### TASK TO CARRY OUT
Could you reproduce, character for character, the part of the entries that opens at their very start and closes with the line containing "For every layout", including that line?

* begin RECORDS TO PROCESS *

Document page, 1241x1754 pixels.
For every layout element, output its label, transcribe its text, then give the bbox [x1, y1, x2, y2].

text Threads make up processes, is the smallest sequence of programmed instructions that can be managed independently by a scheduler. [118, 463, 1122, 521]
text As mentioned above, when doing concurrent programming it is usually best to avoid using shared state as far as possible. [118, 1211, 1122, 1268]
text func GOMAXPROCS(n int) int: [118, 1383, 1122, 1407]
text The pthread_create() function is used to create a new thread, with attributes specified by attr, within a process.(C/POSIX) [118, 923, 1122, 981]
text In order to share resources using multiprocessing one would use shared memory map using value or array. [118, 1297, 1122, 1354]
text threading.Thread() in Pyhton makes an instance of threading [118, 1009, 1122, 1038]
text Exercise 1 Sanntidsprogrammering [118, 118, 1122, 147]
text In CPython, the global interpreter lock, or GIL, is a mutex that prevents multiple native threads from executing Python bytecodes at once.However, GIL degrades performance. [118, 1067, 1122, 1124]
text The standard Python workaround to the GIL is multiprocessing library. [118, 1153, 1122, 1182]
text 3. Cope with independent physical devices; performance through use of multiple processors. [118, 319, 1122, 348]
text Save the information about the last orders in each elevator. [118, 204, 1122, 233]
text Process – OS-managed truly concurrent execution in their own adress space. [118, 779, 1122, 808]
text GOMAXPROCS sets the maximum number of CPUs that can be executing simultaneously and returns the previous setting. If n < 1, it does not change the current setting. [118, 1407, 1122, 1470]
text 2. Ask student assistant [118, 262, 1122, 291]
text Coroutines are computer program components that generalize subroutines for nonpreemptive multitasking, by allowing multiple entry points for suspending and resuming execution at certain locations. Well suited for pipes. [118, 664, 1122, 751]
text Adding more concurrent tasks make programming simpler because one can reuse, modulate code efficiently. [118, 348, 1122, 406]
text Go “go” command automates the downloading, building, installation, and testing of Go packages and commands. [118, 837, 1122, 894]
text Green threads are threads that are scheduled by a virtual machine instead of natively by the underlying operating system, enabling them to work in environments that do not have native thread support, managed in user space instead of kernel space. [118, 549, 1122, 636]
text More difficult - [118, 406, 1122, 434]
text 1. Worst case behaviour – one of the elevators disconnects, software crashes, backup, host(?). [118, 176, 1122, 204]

* end RECORDS TO PROCESS *

### COMPLETE ANSWER
Document page, 1241x1754 pixels.
For every layout element, output its label, transcribe its text, then give the bbox [x1, y1, x2, y2].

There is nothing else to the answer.